Hi, all. I wanted to write a brief addendum to my Yale Review piece, which was about writers who undermine their own attempts at public intellectualism by condescending to their readers. In that essay, I argued that public thinking is a matter of regarding “the public,” that dangerous but occasionally fruitful construct, as a made up of one’s equals. Maybe the public, or at least a given public, isn’t made up of one’s equals. But we have to act as if it is, because otherwise we’re doing something bankrupt. A writer who can’t think with her readers, who insists on thinking at them, isn’t a public intellectual but a would-be demagogue. This time around, I want to warn against a similar but distinct species of condescension: the sort that is so often displayed by academics hoping to make a public pivot.
Academics are increasingly interested in public writing, at least if the number of them emailing me about it or pitching the magazines I edit is any indication, and, in some respects, I’m thrilled. To the extent that academics are beginning to appreciate the value and difficulty of an enterprise that I know first hand is every bit as grueling as producing scholarship, albeit in a totally different way, I’m enormously glad. Academics in the humanities in particular are no doubt responding appropriately to the much-lamented “crisis” of their area. The collapse/crisis/catastrophe etc of the academic humanities is probably the product of a constellation of material obstacles (no public investment in the arts, no students in humanities departments, no jobs in the academic humanities), but the insularity of academic discourse certainly isn’t helping. So, if academics (especially in the humanities) really wanted to take public writing seriously, that would be a great thing.
But (and here is the time to stress that this is not a “subtweet” of anyone in particular, just a general observation that does not apply to many of the people who ask for my advice or whom I have the privilege of editing) I’m beginning to suspect that many academics want to write for a public audience not because they think it’s valuable but because they think it’s easy. They think that all they have to do is sit down and excrete a few hundred words; they think that because they know how to write journal articles (which, I’m sorry to say, are often unreadably ugly), they know how to write essays for magazines. Never mind that there are people whose entire job it is to write articles for magazines, people who train for decades! As one of my friends and colleagues, a fellow editor, put it, many of the academics who wake up one morning with an urge to write for magazines think of themselves as performing a kind of public service: they think writing for a public audience is a charitable act not unlike volunteering at a soup kitchen (which also isn’t easy), not the kind of thing they need to work at and prepare for, maybe for many years. They may not even read the best instances of the kind of writing they nominally want to produce, writers like William Gass or Guy Davenport. In fact, they may not even read any of the magazines they claim to want to write for! For all these reasons, many of them are stunned or offended when they get extremely heavy edits back. They’re used to sending an article off to a journal, getting some comments that have nothing to do with the style or the structure of the article, revising it to account for some additional objections, sending it back, and voila. Public writing is not like this in the least. You’re required not just to say something new and rigorous, but something beautiful. It’s not just hard; at its best, it’s the hardest thing in the world. A really good essay is a work of art. There is nothing harder to make than a work of art. Nothing!

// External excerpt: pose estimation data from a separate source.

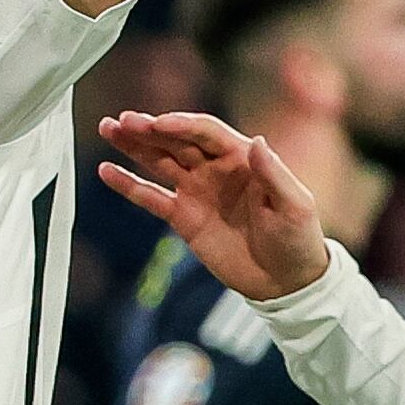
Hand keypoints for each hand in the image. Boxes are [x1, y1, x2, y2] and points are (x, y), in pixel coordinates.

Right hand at [99, 110, 330, 299]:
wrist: (287, 282)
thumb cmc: (298, 239)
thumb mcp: (295, 206)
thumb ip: (274, 173)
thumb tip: (257, 141)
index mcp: (241, 158)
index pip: (204, 132)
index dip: (180, 125)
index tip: (157, 123)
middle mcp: (213, 169)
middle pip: (175, 141)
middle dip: (148, 129)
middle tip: (122, 121)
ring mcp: (195, 192)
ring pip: (158, 161)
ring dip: (133, 145)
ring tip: (108, 129)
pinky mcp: (183, 218)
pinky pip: (150, 197)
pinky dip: (128, 185)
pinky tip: (106, 171)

I don’t mean to suggest that writing for academic journals is easy. Getting a paper published in an academic journal is hard. And writing a really great paper, producing a great piece of philosophy? Well, that’s just as hard as making a work of art. (I’m not convinced it isn’t just the same thing as making a work of art, at the end of the day.) The point is not that writing philosophy (or academic literary criticism, or whatever) is easy, but that writing essays at the highest level is just as hard. And to suggest that is it not—or to assume that, because you can write academic papers well, you can write essays for a public audience well—is simply disrespectful to the people who devote their lives to perfecting the latter art. It’s condescending!